EXERCISE OBJECTIVE —
For this task, extract exactly the lines of the data below, from the line containing "index tip: (574, 444)" through the last one, with pictures left out.

INPUT DATA —
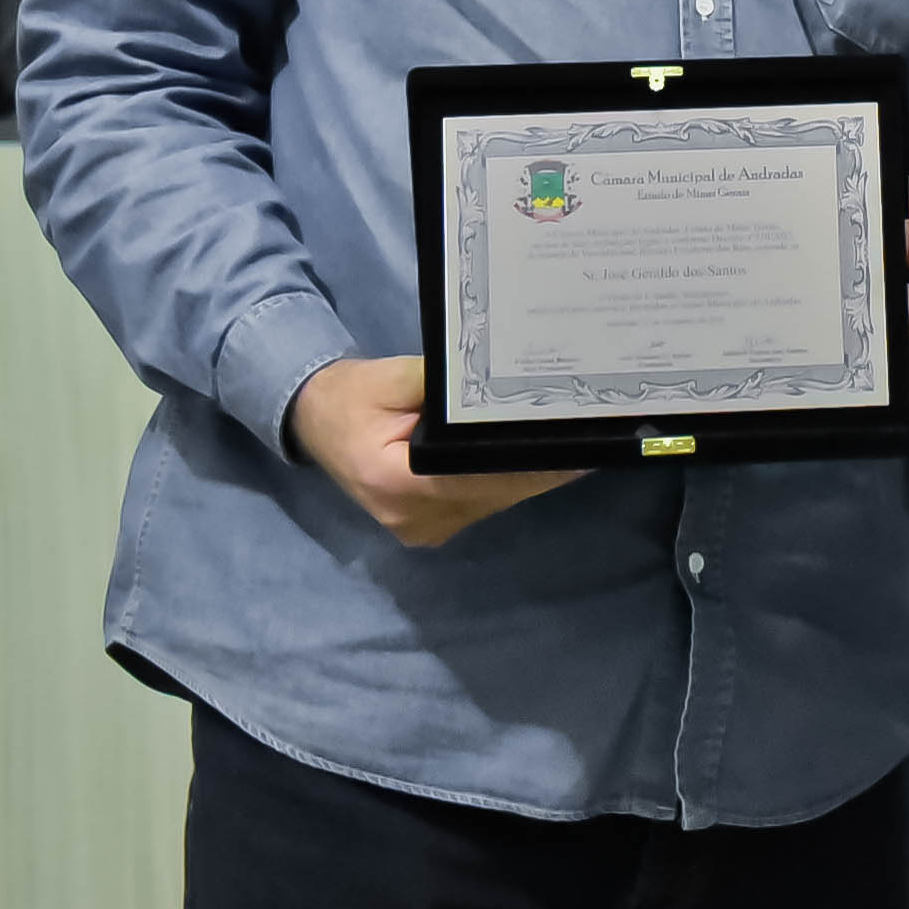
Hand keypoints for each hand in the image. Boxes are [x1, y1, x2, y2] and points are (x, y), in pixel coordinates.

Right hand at [289, 354, 580, 546]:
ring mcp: (424, 530)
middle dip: (542, 466)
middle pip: (497, 492)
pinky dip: (509, 480)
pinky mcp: (433, 528)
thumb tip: (495, 383)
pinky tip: (539, 456)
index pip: (479, 475)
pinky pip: (485, 503)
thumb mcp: (390, 377)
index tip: (574, 444)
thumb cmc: (352, 397)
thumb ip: (442, 383)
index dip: (529, 461)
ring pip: (497, 501)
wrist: (317, 422)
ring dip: (532, 475)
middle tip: (591, 435)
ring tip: (574, 440)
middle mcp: (414, 519)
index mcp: (397, 484)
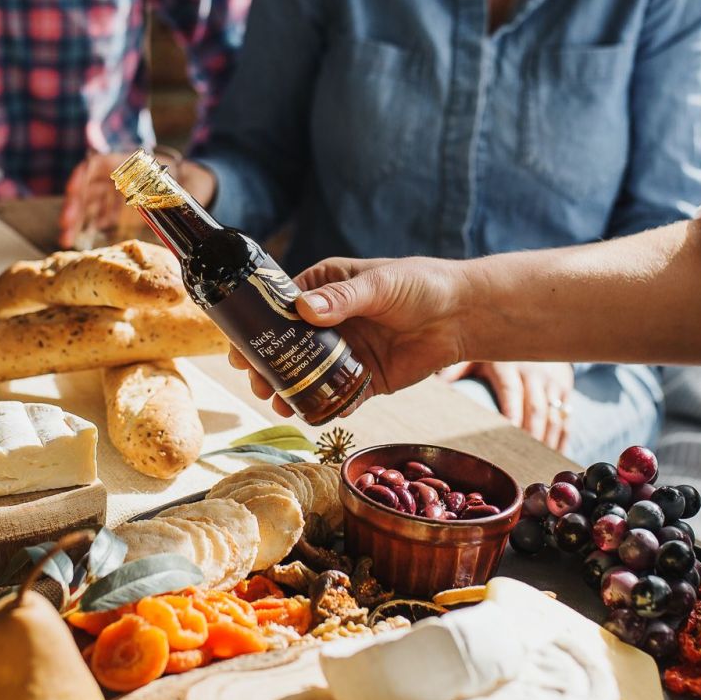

THE ANSWER —
index tip: (574, 444)
thumb cmc: (352, 397)
thumb ip: (442, 383)
index dip: (529, 461)
ring pip: (497, 501)
wrist: (317, 422)
ring dip: (532, 475)
middle tip: (591, 435)
ring tip: (574, 440)
middle mcp: (414, 519)
index mcp: (397, 484)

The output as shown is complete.